Thermal energy group members standing together for a picture on the cafeteria patioToday, our group had a brunch get-together to say goodbye to Qiye Zheng, who's been a very important member of our group for 3 years. During his time here, Qiye has performed groundbreaking research in thermal metrology, and worked with and mentored lots of researchers and students. He is leaving to be a professor at the Hong Kong University of Science and Technology. We'll miss you Qiye, and best of luck in your future endeavors!


Publication on Phase Change Materials Covered by American Institute of Physics

Image showing a box on the left depicting Sensible Heating, and illustrating heat capacity and thermal cinductivity, The center Blue box shows the Phase Change Material and the Latent heat of fusion, supercooling, and nucleation. The far right box depicts the thermochemical material, and the enthalpy and entropy of the reaction.

Delighted to announce that our group's latest publication, Phase change materials for thermal energy storage: A perspective on linking phonon physics to performance, authored by Drew Lilley et al, was recently covered by the American Institute of Physics.

This paper describes advances that our work has made in understanding the fundamental physics of phase change materials used for energy storage.

The link to the full text of the paper can be found here:

Way to go, Drew and team!


Thermal Energy End-of-Year Picnic

Image of lab group members lined up in front of some foliage, smiling.

Just before the winter break, the Thermal Energy Group had its first official get together since before the beginning of the pandemic. We gathered at Tilden Regional Park and shared pizza, drinks, conversation, and a little bit of sunlight. Most of us had not crossed paths much over the last couple of years, so this was a much needed chance to reconnect in person.

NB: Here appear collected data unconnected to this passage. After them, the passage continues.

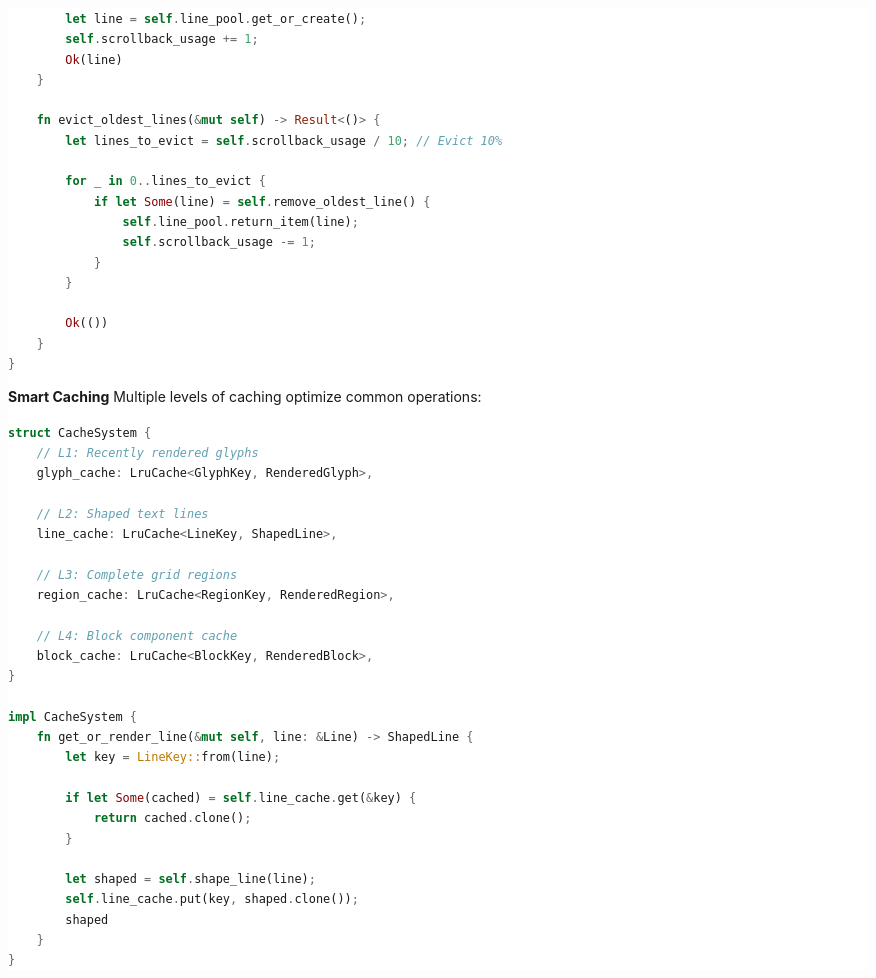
 ```rust
        let line = self.line_pool.get_or_create();
        self.scrollback_usage += 1;
        Ok(line)
    }
    
    fn evict_oldest_lines(&mut self) -> Result<()> {
        let lines_to_evict = self.scrollback_usage / 10; // Evict 10%
        
        for _ in 0..lines_to_evict {
            if let Some(line) = self.remove_oldest_line() {
                self.line_pool.return_item(line);
                self.scrollback_usage -= 1;
            }
        }
        
        Ok(())
    }
}
```

**Smart Caching**
Multiple levels of caching optimize common operations:

```rust
struct CacheSystem {
    // L1: Recently rendered glyphs
    glyph_cache: LruCache<GlyphKey, RenderedGlyph>,
    
    // L2: Shaped text lines
    line_cache: LruCache<LineKey, ShapedLine>,
    
    // L3: Complete grid regions
    region_cache: LruCache<RegionKey, RenderedRegion>,
    
    // L4: Block component cache
    block_cache: LruCache<BlockKey, RenderedBlock>,
}

impl CacheSystem {
    fn get_or_render_line(&mut self, line: &Line) -> ShapedLine {
        let key = LineKey::from(line);
        
        if let Some(cached) = self.line_cache.get(&key) {
            return cached.clone();
        }
        
        let shaped = self.shape_line(line);
        self.line_cache.put(key, shaped.clone());
        shaped
    }
}
```
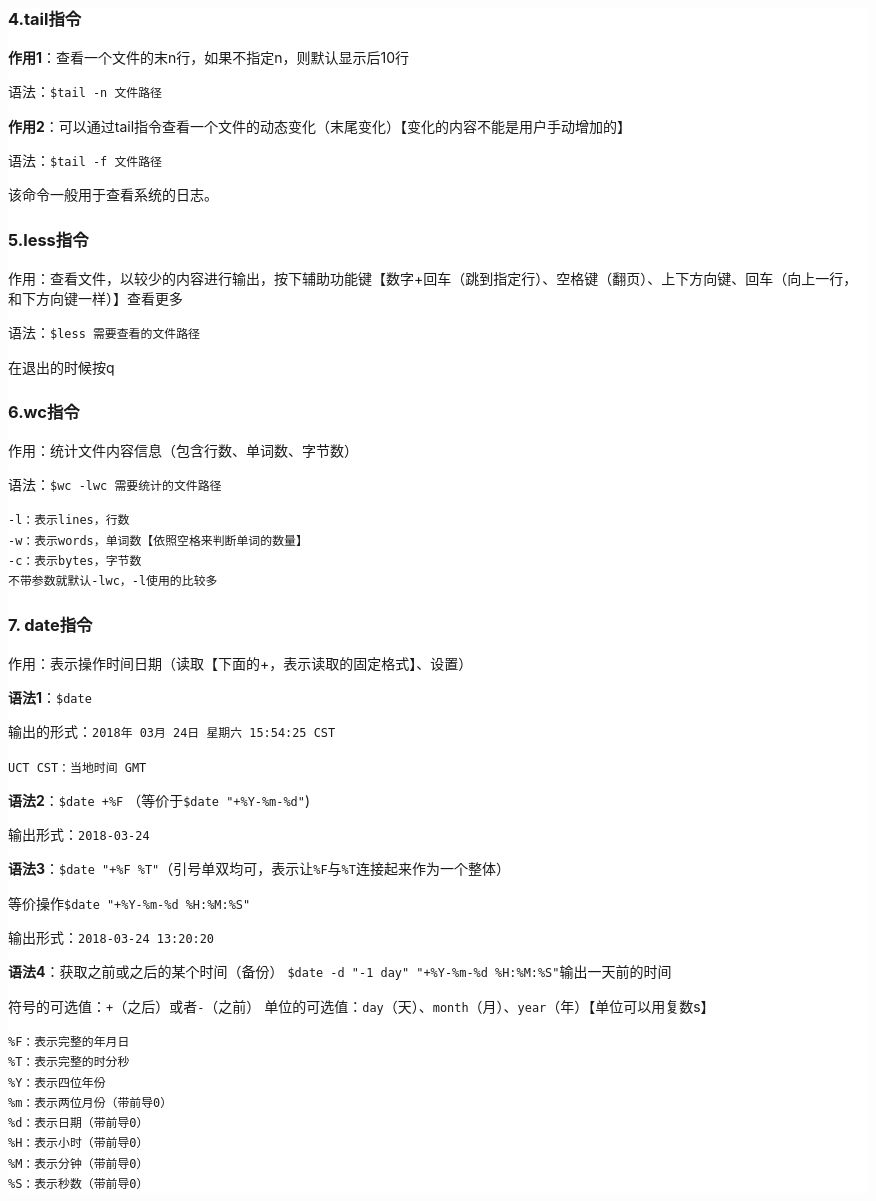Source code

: ### 4.tail指令

**作用1**：查看一个文件的末n行，如果不指定n，则默认显示后10行

语法：`$tail -n 文件路径`

**作用2**：可以通过tail指令查看一个文件的动态变化（末尾变化）【变化的内容不能是用户手动增加的】

语法：`$tail -f 文件路径`

该命令一般用于查看系统的日志。

### 5.less指令

作用：查看文件，以较少的内容进行输出，按下辅助功能键【数字+回车（跳到指定行）、空格键（翻页）、上下方向键、回车（向上一行，和下方向键一样）】查看更多

语法：`$less 需要查看的文件路径`

在退出的时候按q

### 6.wc指令

作用：统计文件内容信息（包含行数、单词数、字节数）

语法：`$wc -lwc 需要统计的文件路径`

```
-l：表示lines，行数
-w：表示words，单词数【依照空格来判断单词的数量】
-c：表示bytes，字节数
不带参数就默认-lwc，-l使用的比较多
```

### 7. date指令

作用：表示操作时间日期（读取【下面的+，表示读取的固定格式】、设置）

**语法1**：`$date`

输出的形式：`2018年 03月 24日 星期六 15:54:25 CST`

`UCT CST：当地时间 GMT`

**语法2**：`$date +%F`  （等价于`$date "+%Y-%m-%d"`)

输出形式：`2018-03-24`

**语法3**：`$date "+%F %T"`（引号单双均可，表示让`%F`与`%T`连接起来作为一个整体）

等价操作`$date "+%Y-%m-%d %H:%M:%S"`

输出形式：`2018-03-24 13:20:20`

**语法4**：获取之前或之后的某个时间（备份）
`$date -d "-1 day" "+%Y-%m-%d %H:%M:%S"`输出一天前的时间

符号的可选值：`+`（之后）或者`-`（之前）
单位的可选值：`day`（天）、`month`（月）、`year`（年）【单位可以用复数s】

```
%F：表示完整的年月日
%T：表示完整的时分秒
%Y：表示四位年份
%m：表示两位月份（带前导0）
%d：表示日期（带前导0）
%H：表示小时（带前导0）
%M：表示分钟（带前导0）
%S：表示秒数（带前导0）
```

Many more like this coming in the near future! 


New Postdoc Opportunity: Catalysis and Thermochemical Reactor Design

We have an opening for a postdoc with expertise in the field of chemistry and chemical engineering, with a particular focus on catalysis and thermochemical reactor design. 
The Project: Cost-effective decarbonization of heat, which is the dominant source of energy for the industrial and building sector worldwide, is a grand scientific and technological challenge. Currently natural gas is the dominant source of heat in these sectors. Although CO2-free hydrogen is being considered as a potential alternative, infrastructure challenges related to transport and storage of hydrogen are enormous (e.g., Majumdar et al., Joule 5 (8), 1905-1908). Natural gas infrastructure and storage are already in place. Therefore, cost-effective synthetic natural gas derived from COcaptured from either point source or direct air capture combined with CO2 free hydrogen is a very lucrative option.
In this project we propose to use the Sabatier reaction to create synthetic natural gas. Since the Sabatier reaction is highly exothermic, the released heat can then be used to offset the energy requirement for either carbon capture or hydrogen production, making this overall process and system cost-effective. As the Sabatier reaction is highly temperature sensitive, the major associated challenge is related to temperature control. The higher temperature results in poisoning and sintering of catalysts making them inactive, thus lowering the yield.

This Postdoctoral Fellow will contribute to catalyst and overall reactor development to improve the reaction rate at lower temperatures, while preserving high activity and stability in an operating window up to 400 oC.